Extracted page text data:
-.-.-

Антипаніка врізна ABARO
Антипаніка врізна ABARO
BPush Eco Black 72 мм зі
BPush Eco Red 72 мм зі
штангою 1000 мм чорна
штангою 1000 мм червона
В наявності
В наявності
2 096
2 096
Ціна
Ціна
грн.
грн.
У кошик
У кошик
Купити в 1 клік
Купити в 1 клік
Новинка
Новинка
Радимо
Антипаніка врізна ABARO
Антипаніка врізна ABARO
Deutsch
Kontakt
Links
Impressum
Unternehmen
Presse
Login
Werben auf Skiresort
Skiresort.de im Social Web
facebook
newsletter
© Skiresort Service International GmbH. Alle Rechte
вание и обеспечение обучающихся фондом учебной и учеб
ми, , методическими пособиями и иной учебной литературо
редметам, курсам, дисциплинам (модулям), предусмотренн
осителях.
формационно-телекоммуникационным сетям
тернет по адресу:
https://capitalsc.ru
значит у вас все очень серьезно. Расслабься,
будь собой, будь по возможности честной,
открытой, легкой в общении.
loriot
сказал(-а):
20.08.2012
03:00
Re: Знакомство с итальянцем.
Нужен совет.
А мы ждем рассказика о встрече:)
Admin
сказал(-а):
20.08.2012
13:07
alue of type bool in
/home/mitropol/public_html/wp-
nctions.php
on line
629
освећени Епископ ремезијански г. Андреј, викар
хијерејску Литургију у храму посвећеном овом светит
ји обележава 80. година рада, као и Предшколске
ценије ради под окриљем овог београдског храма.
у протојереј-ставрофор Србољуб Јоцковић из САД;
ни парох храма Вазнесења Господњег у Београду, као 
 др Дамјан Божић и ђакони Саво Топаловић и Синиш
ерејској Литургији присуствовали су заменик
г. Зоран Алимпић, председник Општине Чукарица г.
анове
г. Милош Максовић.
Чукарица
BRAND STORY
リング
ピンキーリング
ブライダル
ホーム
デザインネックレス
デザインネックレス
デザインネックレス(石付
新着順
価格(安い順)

-.-.-

Task instructions.
The answer must be every line of the data that holds the word "учебной".

Solved exercise.
вание и обеспечение обучающихся фондом учебной и учеб
ми, , методическими пособиями и иной учебной литературо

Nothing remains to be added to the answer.